Editorial: Naperville's intriguing experiment with 'attainable' housing
The lack of affordable housing is a long-standing problem in the suburbs. Young people just starting their careers often can't afford a home in the town where they grew up. Meanwhile, some older empty nesters have to leave their communities to downsize.
Despite a state requirement that 10% of the housing stock in each municipality count as affordable, some cities and villages have little to offer. And the hot housing market in the suburbs right now is making the goal of affordable housing even more challenging.
Municipalities like Northbrook are trying to address the problem by passing affordable housing ordinances. Naperville is also considering that approach, but with specific ideas in mind both for how to make it work and for how to put it into action more quickly.
After years of discussing how to increase its affordable housing stock, the city is working to draft an inclusionary zoning ordinance. If the policy is approved, it would incorporate affordable housing requirements into plans for new residential development. But the proposed ordinance is not ready yet. So officials found an alternative way to get closer to their housing goals.

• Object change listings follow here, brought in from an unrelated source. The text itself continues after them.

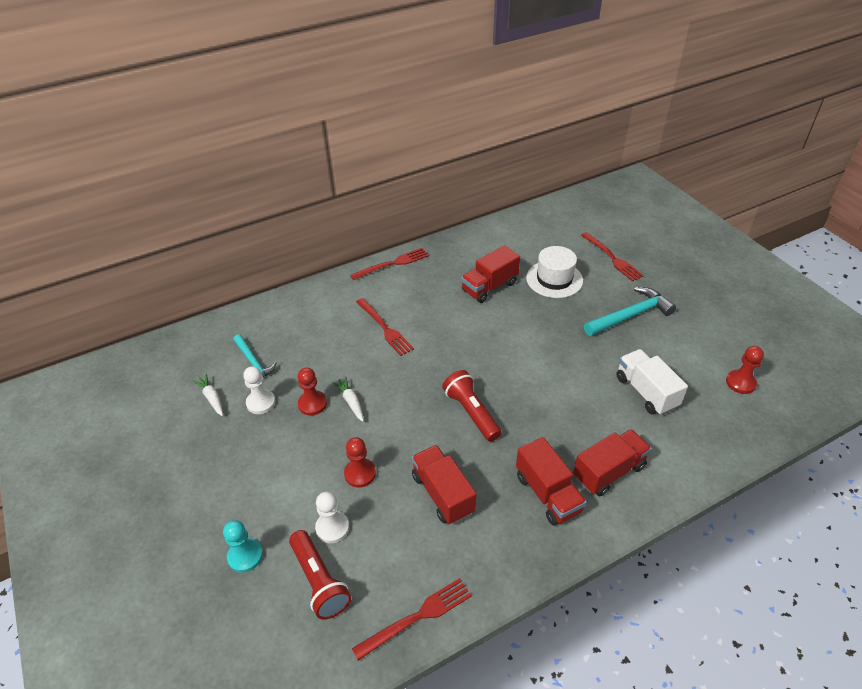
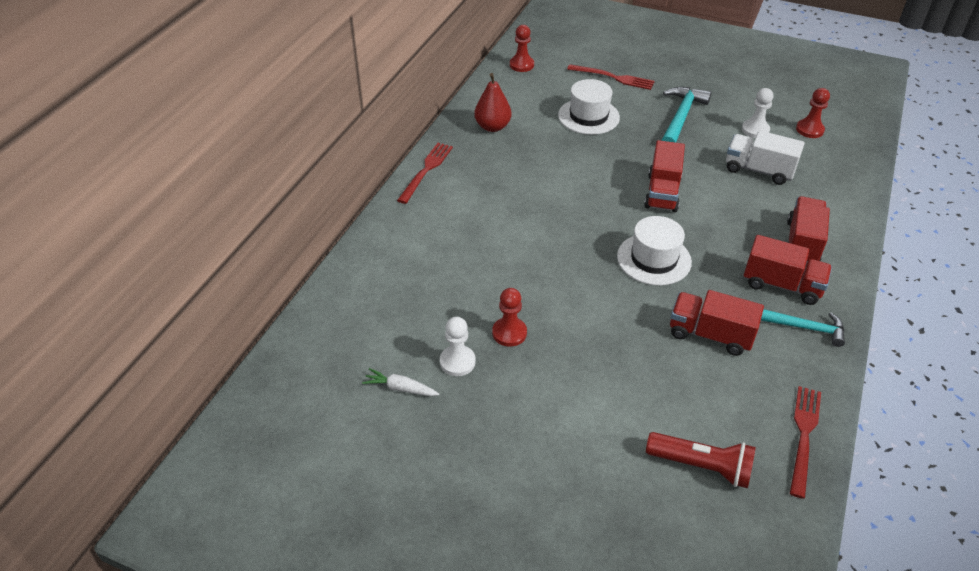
camera: 40 degrees left, 0 degrees up
(245, 556) = (616, 494): turquoise pawn -> none
(253, 362) = (401, 331): turquoise hammer -> turquoise hammer (806, 328)
(332, 528) = (659, 419): white pawn -> white pawn (755, 130)
(351, 402) = (543, 310): white carrot -> none
(360, 473) = (626, 363): red pawn -> red pawn (521, 65)
(384, 328) = (492, 231): red fork -> none
(471, 412) = (654, 259): red flashlight -> white hat
(473, 254) = (492, 127): none -> red pear
(489, 287) = (542, 148): red truck -> red truck (662, 192)

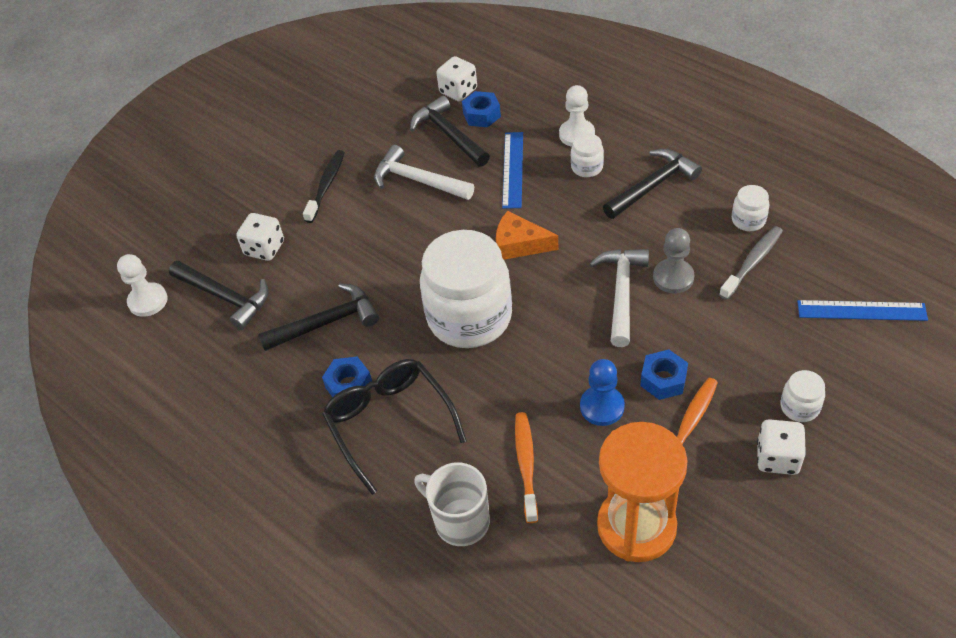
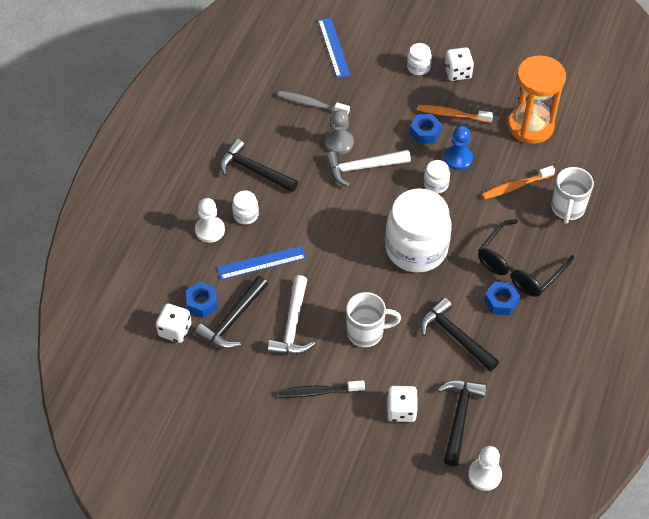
camera: 115 degrees left, 5 degrees up
(376, 241) = (366, 332): none -> white mug
(519, 244) = (339, 237): orange cheese -> none
(748, 220) = (273, 111): white jar -> white jar (436, 184)

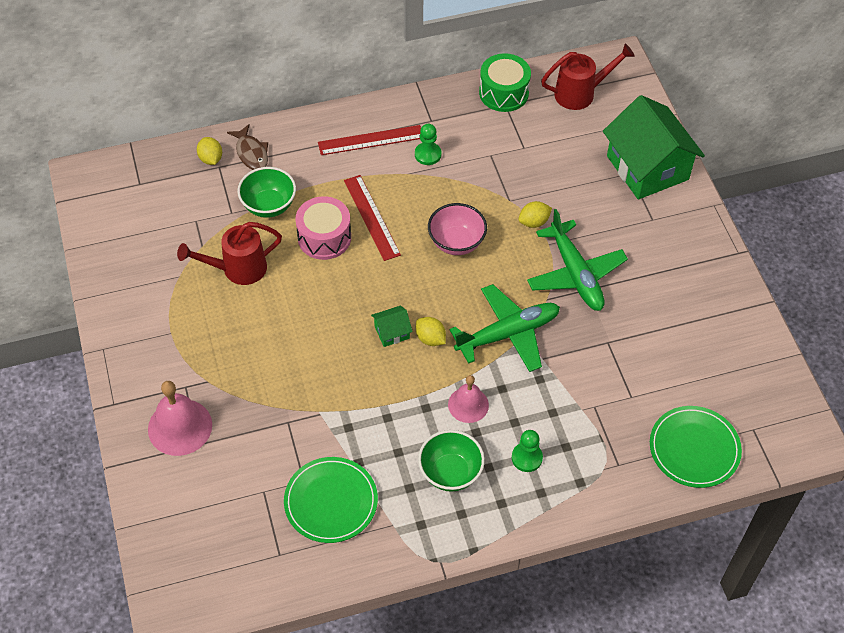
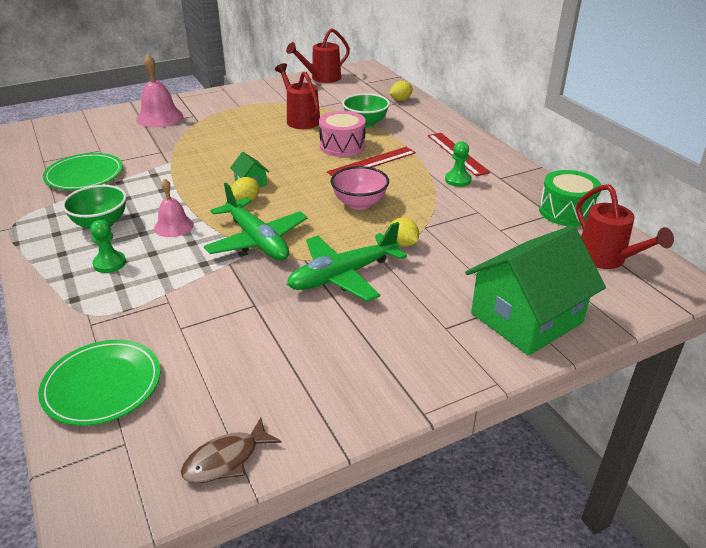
camera: 80 degrees right, 20 degrees down
(105, 229) = (322, 78): none -> red watering can
(251, 153) = (414, 112): brown fish -> brown fish (226, 459)

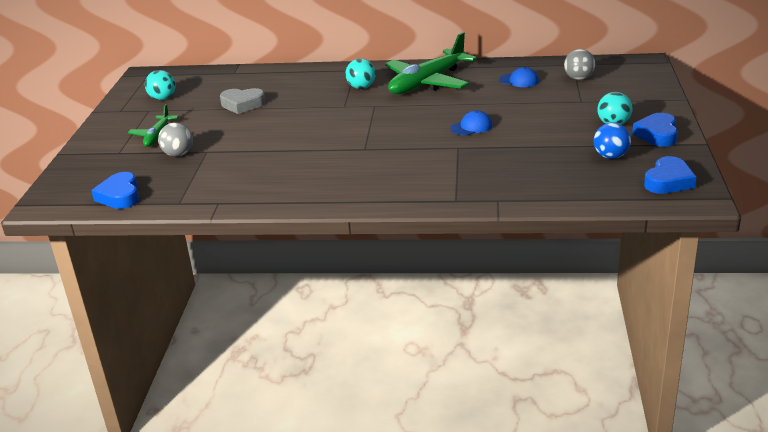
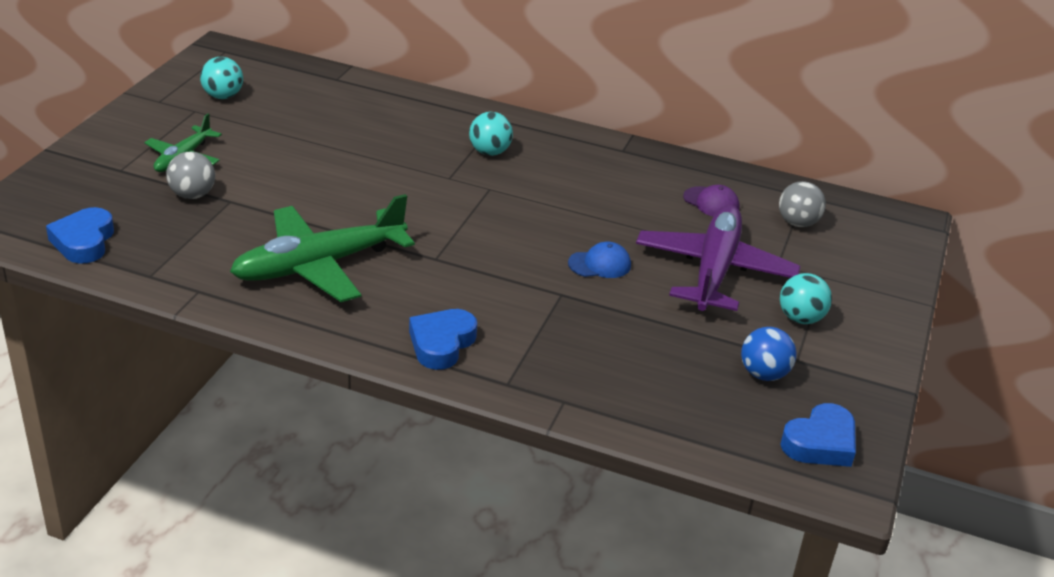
camera: 10 degrees right, 5 degrees up
(242, 104) = (318, 136): grey heart -> none
(427, 82) = (583, 170): green plane -> green plane (320, 265)
(519, 80) = (711, 202): blue cap -> purple cap
(544, 113) = (714, 271): none -> purple plane
(657, 134) = (852, 356): blue heart -> blue heart (441, 343)

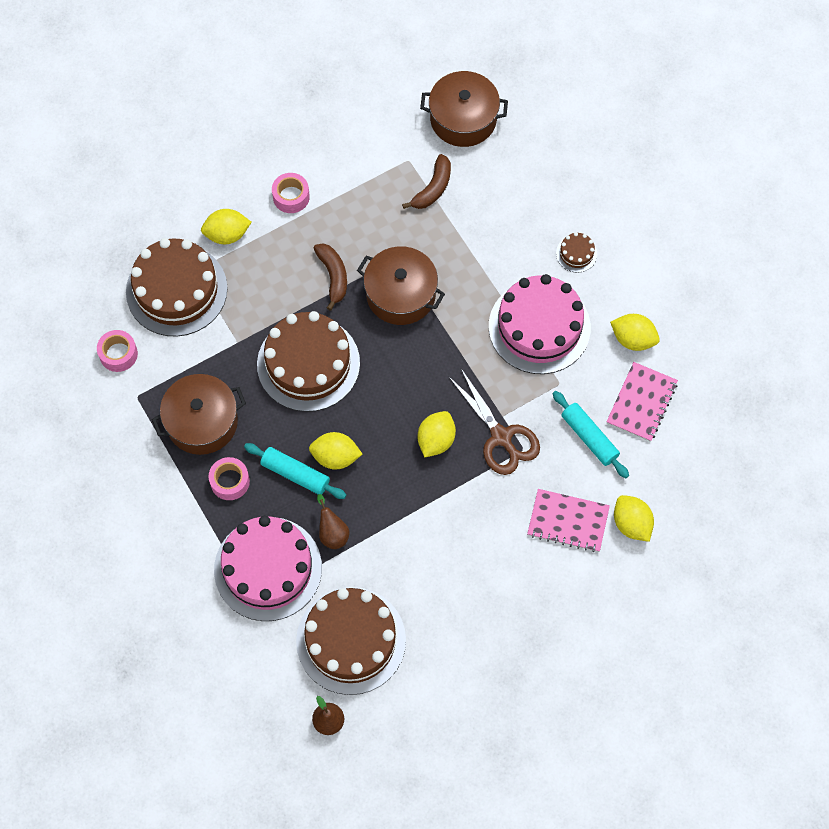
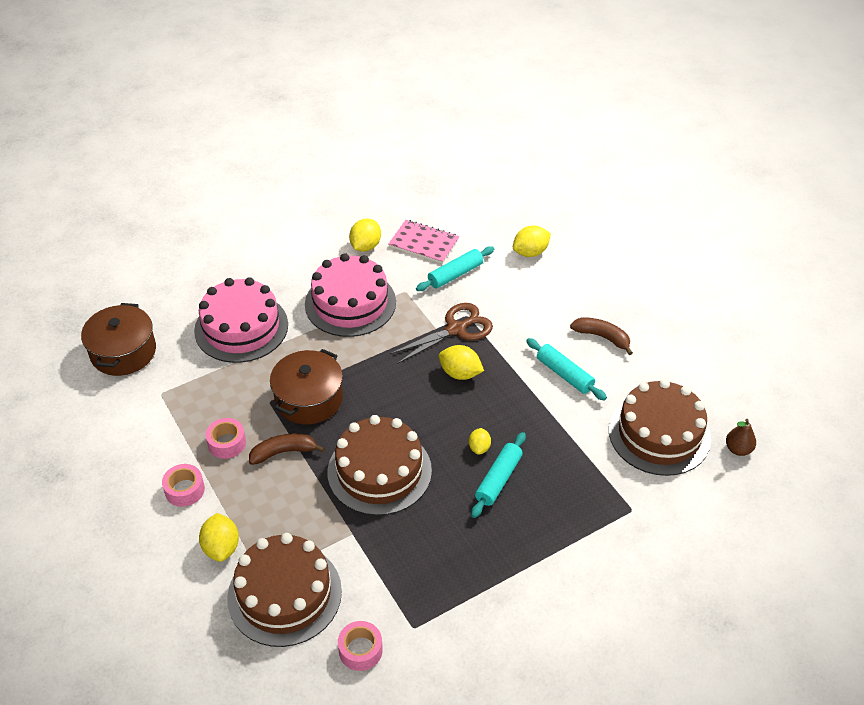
camera: 90 degrees left, 20 degrees down
(202, 422) = (443, 563): brown pot -> none
(230, 481) = (509, 535): pink tape -> pink tape (227, 443)
(268, 568) = (598, 500): pink cake -> pink cake (241, 327)
(332, 533) = (557, 449): brown pear -> none
(335, 457) = (479, 447): yellow lemon -> yellow lemon, size x0.62
(433, 188) = (196, 375): brown banana -> brown banana (602, 337)
(435, 549) = (564, 374): none -> turquoise rolling pin
(568, 521) = (531, 289): pink notebook -> none
(576, 253) = (280, 278): brown cake -> none

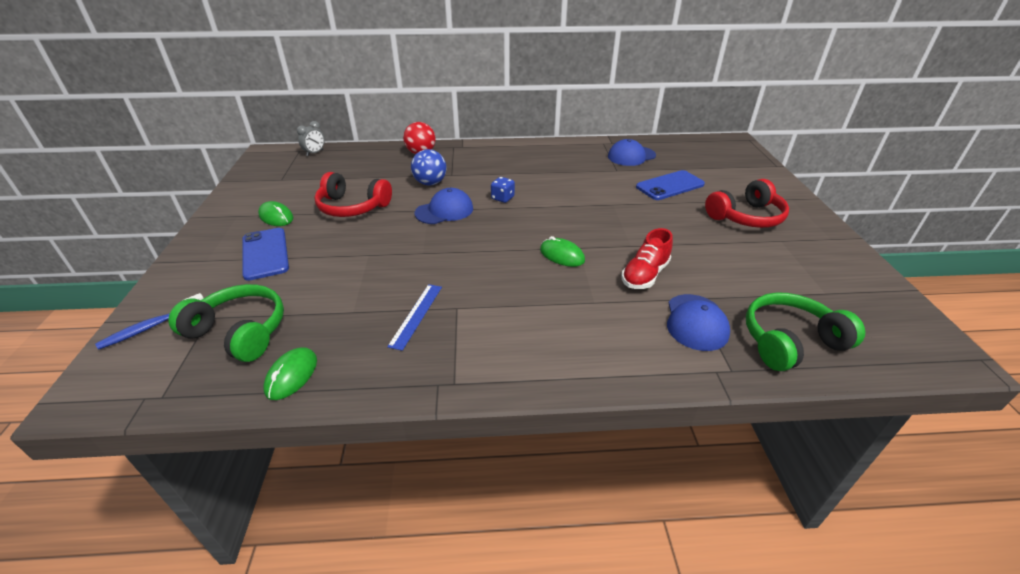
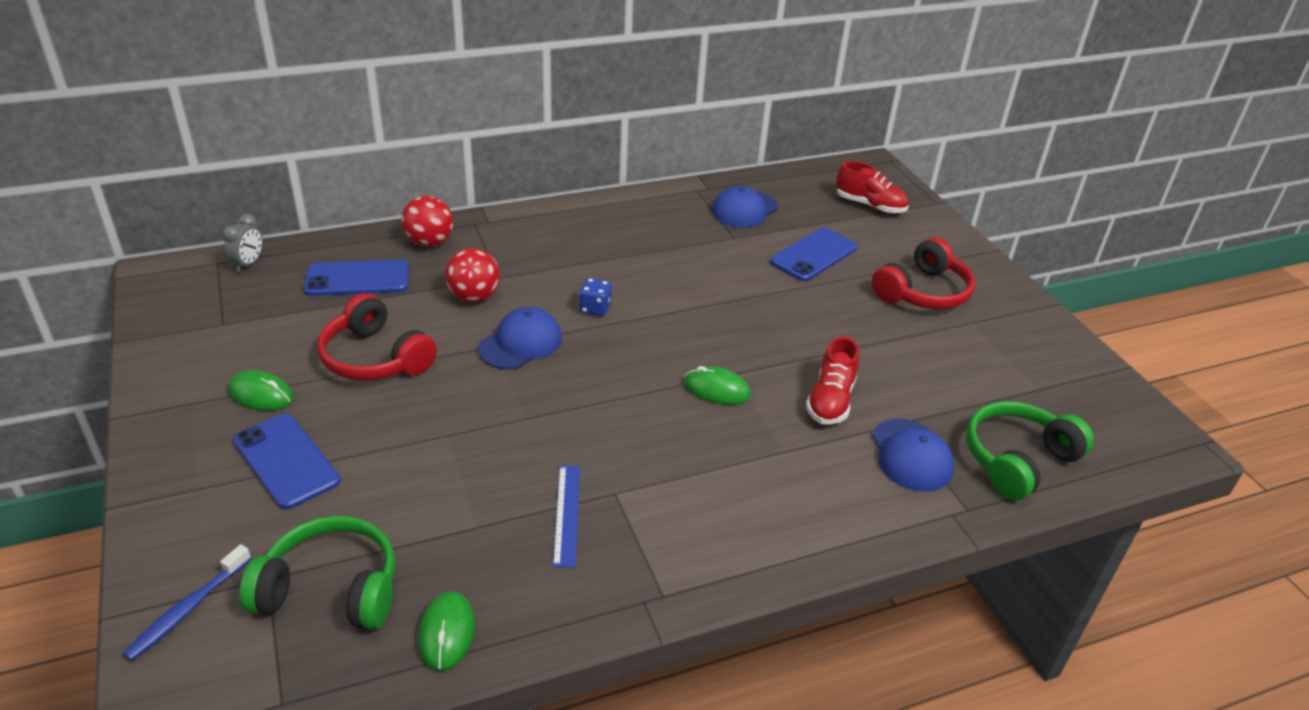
camera: 20 degrees left, 0 degrees up
(352, 207) = (375, 358): red headphones -> red headphones turned 45 degrees clockwise
(369, 166) = (357, 279): none -> blue phone
(430, 183) = (474, 297): blue ball -> red ball
(723, 162) = (870, 205): none -> red shoe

It happened last week when the Naperville City Council approved development plans for a $200 million mixed-use campus -- designed to blend residential, retail, dining, hospitality and entertainment components -- for a site near Route 59 and I-88.
After hearing from the city, the developer agreed to create 82 micro-unit apartments within two mixed-use residential buildings. At 431 square feet each, those rental apartments would be considered affordable by state standards -- $970 a month -- based on the current market rate, officials say.
Of course, the project is not government-subsidized, and there are no guarantees to ensure the rent meets affordable housing requirements by the time the units are built.
Critics, meanwhile, argue that micro-unit apartments are not ideal affordable housing. They say the units are too small for families, and the rent rates could be too high for low-income individuals.
Still, adding micro-unit apartments is better than doing nothing. At the very least, these will be "attainable housing" for empty nesters and young professionals.
"Micro-units are a lot more affordable than some of the other housing products on the market right now," Councilman Ian Holzhauer told our Lauren Rohr. "We can help fill an area which is seriously deficient in Naperville."
Suburban communities won't solve their affordable housing problems any time soon. But perhaps micro-units could be part of the solution. When it comes to creating more housing for those who need it, any progress is worthwhile -- no matter how small.